HEROES AND VILLAINS

Pascale, my French granddaughter, aged four and enraged at not getting her own way, would shriek at her mother, ‘Vilaine!’ It seems to me there’s something both childish and archaic about the word ‘villain’, although the English epithet has a harsher meaning. More or less dropped out of common usage, it belongs to vanished melodrama and has somehow reverted to that definition listed in the OED as ‘now rare’: someone boorish, clownish rather than evil. But if I am to accept the word as current coinage for an evil person, I’m not sure I know any villains personally. And we all know that so far as public figures are concerned, one individual’s villain is the next one’s hero. Many of us live or have lived under regimes whose morality has never been described better than by Chinua Achebe in his novel A Man of the People: ‘Overnight, everyone began to shake their heads at the excesses of the last regime, at its graft, oppression and corrupt government. . everybody said what a terrible lot; and it became public opinion next morning. And these were the same people that only the other day owned a thousand names of adulation, whom praise-singers followed with song and talking drum wherever they went. In such a regime, I say, you died a good death if your life had inspired someone to come forward and shoot your murderers in the chest — without asking to be paid.’

Substitute the front page and CNN for those societies lacking song and talking drums, and you have a description of wide and timely application, eh.

In a novel I wrote in the seventies I had one of my characters remark that it was strange to live in a country where there were still heroes. Her country was mine, and this is something I, too, am aware of. To sit out more than two decades as a prisoner of conscience, as my heroes Mandela, Sisulu, and others whose names wouldn’t mean anything to you, have done, and come out whole, sane, wise, and humorous, is unambiguously heroic. To endure the amputation of exile is heroic; I see that in men and women who are returning home to South Africa now.

I have known some of these heroes quite well; a wonderful and salutary experience I count as one of the most important even among the intimacies of my life. This is because such people cut one to size in terms of one’s own worth and yet assert with authority, in their very existence, that life is passionately worth living. Is this where heroism and villainy meet, in the electrically-charged field of avid energy? We look on from the outside, aghast in the one instance, admiring in the other. The persistence of evil appalling, the endurance of good awe-inspiring.

But some heroes present a categorical enigma. They started off in the ranks of evil, so far as the judgment of people who reject any practice of racism is concerned, and then they rebelled against and rejected the convictions of those ranks.

This was not an easy matter of making statements, resigning from some political formation; often it meant losing professional position, livelihood, and being prepared to face a probation of suspicion in the ranks of opposition to racism.
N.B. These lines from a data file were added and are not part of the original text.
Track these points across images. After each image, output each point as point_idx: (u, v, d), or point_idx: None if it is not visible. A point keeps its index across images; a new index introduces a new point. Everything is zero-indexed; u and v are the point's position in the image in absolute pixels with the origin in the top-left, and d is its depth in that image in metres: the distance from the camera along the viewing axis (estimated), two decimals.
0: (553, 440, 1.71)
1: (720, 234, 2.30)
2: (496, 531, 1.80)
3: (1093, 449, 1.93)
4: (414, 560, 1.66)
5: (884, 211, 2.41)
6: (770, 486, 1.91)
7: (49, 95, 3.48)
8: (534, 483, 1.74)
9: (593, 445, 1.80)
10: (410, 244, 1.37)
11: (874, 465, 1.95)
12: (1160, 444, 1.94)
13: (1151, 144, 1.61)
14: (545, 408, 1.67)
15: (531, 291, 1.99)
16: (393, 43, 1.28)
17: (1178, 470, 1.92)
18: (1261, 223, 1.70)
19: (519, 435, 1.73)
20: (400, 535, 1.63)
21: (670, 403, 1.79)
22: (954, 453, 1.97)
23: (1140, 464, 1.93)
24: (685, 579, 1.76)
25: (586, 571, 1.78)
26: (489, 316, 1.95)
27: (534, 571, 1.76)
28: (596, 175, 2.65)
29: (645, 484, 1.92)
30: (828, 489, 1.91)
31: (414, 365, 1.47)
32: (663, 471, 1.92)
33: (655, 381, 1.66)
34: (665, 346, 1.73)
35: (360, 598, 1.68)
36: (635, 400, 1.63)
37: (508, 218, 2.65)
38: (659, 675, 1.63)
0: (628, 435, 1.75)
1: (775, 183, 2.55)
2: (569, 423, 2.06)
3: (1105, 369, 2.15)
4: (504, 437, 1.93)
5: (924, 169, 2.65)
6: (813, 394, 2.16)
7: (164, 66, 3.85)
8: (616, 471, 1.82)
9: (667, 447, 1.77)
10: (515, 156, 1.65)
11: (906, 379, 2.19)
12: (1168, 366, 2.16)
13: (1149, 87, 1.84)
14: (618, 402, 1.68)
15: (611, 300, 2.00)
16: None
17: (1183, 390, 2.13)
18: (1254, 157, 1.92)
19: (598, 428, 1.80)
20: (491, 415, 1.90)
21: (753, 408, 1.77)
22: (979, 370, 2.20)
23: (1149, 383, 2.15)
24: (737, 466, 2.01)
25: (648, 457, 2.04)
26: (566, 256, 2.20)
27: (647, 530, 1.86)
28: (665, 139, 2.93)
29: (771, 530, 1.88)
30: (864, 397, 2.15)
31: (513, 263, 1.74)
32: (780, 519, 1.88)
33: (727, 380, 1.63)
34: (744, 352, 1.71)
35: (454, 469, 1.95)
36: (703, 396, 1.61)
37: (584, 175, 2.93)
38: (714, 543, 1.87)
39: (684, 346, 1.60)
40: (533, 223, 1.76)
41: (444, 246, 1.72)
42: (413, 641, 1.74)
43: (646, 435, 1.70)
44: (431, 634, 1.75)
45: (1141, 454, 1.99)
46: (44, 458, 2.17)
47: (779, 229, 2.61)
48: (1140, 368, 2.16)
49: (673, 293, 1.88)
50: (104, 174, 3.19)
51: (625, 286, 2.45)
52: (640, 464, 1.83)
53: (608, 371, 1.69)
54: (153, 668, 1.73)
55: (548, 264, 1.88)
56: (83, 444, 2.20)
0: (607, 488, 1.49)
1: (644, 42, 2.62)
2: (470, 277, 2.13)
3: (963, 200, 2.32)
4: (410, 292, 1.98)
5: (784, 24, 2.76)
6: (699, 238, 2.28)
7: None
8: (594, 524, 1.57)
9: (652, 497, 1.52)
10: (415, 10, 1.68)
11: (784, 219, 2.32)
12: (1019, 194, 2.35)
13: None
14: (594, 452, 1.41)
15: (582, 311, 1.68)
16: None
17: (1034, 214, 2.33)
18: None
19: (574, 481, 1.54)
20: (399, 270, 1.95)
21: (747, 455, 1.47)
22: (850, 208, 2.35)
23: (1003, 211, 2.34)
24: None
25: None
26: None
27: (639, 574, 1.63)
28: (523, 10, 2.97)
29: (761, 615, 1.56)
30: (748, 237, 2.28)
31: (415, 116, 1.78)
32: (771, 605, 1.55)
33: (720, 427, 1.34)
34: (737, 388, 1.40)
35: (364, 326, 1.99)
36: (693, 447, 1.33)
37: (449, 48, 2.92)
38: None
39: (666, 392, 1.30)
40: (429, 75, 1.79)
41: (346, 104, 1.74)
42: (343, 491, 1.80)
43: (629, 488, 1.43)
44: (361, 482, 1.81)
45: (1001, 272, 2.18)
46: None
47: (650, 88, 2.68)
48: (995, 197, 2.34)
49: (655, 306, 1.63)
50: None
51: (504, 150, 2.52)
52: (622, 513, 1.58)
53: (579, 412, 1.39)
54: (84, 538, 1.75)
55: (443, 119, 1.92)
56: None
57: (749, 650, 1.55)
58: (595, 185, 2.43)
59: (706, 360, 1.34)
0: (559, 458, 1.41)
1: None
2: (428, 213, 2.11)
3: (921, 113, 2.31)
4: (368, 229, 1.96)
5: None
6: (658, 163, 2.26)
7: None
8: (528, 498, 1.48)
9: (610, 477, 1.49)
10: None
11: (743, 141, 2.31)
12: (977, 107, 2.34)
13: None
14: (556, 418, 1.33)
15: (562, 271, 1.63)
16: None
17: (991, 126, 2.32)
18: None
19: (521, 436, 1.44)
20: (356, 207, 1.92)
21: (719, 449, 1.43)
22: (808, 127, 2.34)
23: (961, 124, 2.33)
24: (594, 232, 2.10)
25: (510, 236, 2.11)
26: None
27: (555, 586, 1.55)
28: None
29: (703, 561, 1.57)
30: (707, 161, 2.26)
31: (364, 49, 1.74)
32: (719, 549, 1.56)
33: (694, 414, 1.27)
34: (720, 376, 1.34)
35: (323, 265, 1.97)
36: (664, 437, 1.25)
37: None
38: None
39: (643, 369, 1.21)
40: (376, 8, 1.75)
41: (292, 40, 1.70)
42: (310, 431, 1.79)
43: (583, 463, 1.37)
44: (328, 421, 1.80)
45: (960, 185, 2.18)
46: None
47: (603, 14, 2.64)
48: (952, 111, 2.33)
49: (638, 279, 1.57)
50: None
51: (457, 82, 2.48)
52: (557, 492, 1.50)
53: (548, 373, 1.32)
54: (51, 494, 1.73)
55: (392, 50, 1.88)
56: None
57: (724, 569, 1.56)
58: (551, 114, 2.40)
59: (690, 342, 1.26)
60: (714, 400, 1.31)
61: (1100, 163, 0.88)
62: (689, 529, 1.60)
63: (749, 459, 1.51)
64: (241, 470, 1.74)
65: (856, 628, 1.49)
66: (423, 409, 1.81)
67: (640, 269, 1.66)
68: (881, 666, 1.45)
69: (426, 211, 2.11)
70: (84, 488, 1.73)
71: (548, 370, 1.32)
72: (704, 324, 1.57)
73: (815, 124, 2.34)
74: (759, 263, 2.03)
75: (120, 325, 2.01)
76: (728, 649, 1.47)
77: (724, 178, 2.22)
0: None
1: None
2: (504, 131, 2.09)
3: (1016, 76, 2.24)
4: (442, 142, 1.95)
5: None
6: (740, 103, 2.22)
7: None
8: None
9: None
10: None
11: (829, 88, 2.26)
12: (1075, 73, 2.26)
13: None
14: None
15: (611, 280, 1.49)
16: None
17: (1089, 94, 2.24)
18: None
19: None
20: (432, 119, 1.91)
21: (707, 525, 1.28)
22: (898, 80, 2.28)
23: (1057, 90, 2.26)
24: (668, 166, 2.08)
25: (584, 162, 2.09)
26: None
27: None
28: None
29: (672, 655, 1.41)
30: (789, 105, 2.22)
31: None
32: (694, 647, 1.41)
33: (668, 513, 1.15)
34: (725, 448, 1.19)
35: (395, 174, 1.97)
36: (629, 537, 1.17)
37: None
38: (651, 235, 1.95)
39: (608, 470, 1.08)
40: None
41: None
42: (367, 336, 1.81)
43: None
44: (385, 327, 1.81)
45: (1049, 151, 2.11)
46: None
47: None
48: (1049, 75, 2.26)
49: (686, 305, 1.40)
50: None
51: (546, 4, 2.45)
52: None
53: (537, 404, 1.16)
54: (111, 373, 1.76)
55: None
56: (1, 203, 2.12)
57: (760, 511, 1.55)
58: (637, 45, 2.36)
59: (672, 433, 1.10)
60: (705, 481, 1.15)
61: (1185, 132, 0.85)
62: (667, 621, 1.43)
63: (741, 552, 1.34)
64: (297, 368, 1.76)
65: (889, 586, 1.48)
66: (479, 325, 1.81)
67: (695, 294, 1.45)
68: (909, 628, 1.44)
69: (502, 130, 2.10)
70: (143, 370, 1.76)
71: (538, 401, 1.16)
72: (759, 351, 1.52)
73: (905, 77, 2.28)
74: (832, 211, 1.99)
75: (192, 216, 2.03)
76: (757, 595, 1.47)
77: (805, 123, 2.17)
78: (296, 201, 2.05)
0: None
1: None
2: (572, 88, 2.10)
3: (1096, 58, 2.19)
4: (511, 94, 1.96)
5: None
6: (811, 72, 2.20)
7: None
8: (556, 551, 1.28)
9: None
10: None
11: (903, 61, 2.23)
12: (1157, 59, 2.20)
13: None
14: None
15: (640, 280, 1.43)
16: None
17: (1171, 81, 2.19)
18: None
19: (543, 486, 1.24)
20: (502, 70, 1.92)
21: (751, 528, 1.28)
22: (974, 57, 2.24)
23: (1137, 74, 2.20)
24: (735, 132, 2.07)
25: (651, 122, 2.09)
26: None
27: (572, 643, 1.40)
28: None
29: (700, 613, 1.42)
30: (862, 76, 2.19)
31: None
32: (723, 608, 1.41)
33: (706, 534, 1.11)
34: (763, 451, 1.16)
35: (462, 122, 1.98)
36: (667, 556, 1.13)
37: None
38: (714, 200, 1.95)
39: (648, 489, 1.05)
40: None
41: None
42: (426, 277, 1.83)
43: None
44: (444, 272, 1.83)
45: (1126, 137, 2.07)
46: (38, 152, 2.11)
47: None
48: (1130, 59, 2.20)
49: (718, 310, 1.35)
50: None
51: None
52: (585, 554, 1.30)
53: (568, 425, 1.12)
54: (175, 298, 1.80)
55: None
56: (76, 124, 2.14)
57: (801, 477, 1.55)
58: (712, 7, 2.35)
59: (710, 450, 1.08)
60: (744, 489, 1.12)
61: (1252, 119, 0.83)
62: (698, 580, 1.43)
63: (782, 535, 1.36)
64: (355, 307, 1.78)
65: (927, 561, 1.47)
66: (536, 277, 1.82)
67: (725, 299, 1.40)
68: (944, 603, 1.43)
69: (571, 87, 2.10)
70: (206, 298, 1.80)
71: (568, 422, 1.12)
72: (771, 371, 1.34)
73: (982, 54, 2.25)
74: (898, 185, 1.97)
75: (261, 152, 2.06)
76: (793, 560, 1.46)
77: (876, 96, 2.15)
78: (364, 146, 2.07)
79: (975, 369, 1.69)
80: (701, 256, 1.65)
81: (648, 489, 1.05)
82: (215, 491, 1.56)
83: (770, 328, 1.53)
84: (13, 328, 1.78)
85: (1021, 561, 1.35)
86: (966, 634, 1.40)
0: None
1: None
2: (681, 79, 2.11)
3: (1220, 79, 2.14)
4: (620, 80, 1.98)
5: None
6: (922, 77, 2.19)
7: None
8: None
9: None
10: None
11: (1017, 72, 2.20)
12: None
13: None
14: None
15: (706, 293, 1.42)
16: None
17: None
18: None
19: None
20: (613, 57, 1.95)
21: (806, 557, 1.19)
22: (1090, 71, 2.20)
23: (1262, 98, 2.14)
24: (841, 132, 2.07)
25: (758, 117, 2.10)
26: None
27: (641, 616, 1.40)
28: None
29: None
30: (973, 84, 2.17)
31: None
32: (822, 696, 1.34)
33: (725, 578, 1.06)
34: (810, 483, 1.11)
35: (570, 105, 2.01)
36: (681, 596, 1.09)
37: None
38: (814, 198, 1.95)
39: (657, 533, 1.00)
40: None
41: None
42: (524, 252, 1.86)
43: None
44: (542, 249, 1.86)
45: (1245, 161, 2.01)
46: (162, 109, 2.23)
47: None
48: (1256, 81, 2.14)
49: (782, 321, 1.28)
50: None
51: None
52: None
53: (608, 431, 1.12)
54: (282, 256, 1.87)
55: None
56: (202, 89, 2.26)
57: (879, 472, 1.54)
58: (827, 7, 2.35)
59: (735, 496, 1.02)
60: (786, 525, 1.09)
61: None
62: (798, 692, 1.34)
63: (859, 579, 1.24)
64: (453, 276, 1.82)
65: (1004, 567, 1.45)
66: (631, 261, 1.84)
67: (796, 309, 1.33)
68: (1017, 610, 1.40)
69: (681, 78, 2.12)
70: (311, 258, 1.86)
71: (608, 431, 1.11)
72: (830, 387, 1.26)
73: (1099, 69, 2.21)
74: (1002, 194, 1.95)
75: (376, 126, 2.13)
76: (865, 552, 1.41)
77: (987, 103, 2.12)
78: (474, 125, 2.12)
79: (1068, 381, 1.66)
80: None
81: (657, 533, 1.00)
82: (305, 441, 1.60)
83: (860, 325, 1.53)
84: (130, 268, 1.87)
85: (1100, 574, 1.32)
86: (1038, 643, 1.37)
In a house not far from mine there is one of my heroes who lived for some years as, in my apartheid code, a villain. Dr. Beyers Naude is an Afrikaner who was brought up in the era when the National Party was still avenging the defeat of the Boer War and seeking through that pious villainy, nationalism claiming authority from religion, to restore its dignity by coming to power. He became a minister in the Dutch Reformed Church and a member of the Broederbond, the band of brothers, a secret society of ideological guerrillas who dominated successive apartheid governments under prime ministers who were their Broeders. When he was a young man with a wife and children he committed the heresy of declaring apartheid sinful and he was stripped of his ministry; he rejected the Broederbond and consequently was blackballed from any secular position in Afrikanerdom.

He looked, and still looks, like the prototype Afrikaner dominee, wearing the Afrikaner outfit of safari suit, with plastered-down hair above his earnestly smiling face. But out of this (believe me) endearing image — which somehow subconsciously demonstrates his belief that within the conventional Afrikaners he resembles outwardly there is light like his own waiting to be self-realized — has come amazing courage. He was banned, vilified, and harassed by apartheid governments. He had no ministry, but we were all, all of us in the struggle against racism, his congregation. The enormous risks he has taken to support black liberation can’t yet be fully told, because that liberation is not by any means fully achieved, but to the black liberation movement he has become the most trusted white individual in South Africa.

How is it that ‘villain’ and ‘hero’ have existed in one man in one lifetime? He would put his conversion down to God, I know. But as I have no god, I am still looking for an explanation. Conscience? Isn’t that an atavistic conditioning that comes from the thou shalts and thou shalt nots, even in unbelievers? Sense of justice, that spirit-level indicator, origin unknown?